My research is situated within the broad domains of Organizational Behavior and Human Resources Management. The focus is on the topic of diversity and inclusion in organizations, diversity branding, the multigenerational workplace, inclusive leadership, employee retention and turnover. Two questions are central to the research: (1) what are the implications of these topics for organizations and their employees, and (2) how can they be optimally managed. These questions are quantitatively approached, using longitudinal data of firms and employees. These studies are often supplemented with an experimental study design to confirm the causality of the findings.

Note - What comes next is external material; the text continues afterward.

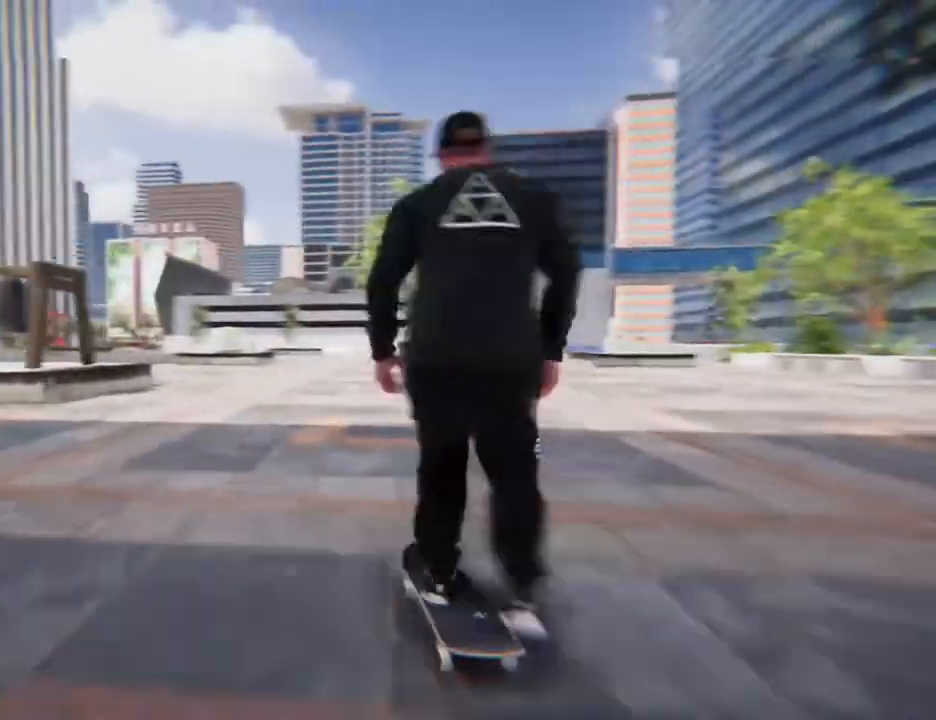
{"buttons": [], "left_stick": "center", "right_stick": "center", "events": [[66, "A", "up"], [167, "R2", "down"], [401, "R2", "up"]]}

ALL ON BOARD! But are they really? The paradoxical impact of inclusive leadership on employees' citizenship and withdrawal behavior. 01/01/2024 - 31/12/2027

Abstract

Workplaces have never been more diverse in terms of age, gender, race and other demographics. To successfully manage and leverage this diversity, inclusive leadership is considered essential. Inclusive leadership involves leaders' words and deeds that make all members feel that they belong, while they can also be their unique selves. Prior research has been almost exclusively positive on the effects of inclusive leadership, both in theory and empirical evidence. However, two recent studies that link inclusive leadership to lower levels of ambition and creativity seem to indicate that there is a potential dark side to inclusive leadership that has yet to be uncovered. This project is dedicated to unravel the positive and negative implications of inclusive leadership in three steps. First, we develop a theoretical framework on the competing effects of inclusive leadership. Second, we introduce the conceptual difference between diversity-aware and diversity-blind inclusive leadership and provide theory and empirical evidence on their differential effects. Third, we go beyond studying how inclusive leadership affects 'the average employee' like in prior research, by examining how minority and majority members react differently to inclusive leadership. The ultimate goal is to understand when, how, and for whom inclusive leadership affects two types of employee behavior - citizenship and withdrawal behavior - that respectively help and hurt firms to leverage diversity.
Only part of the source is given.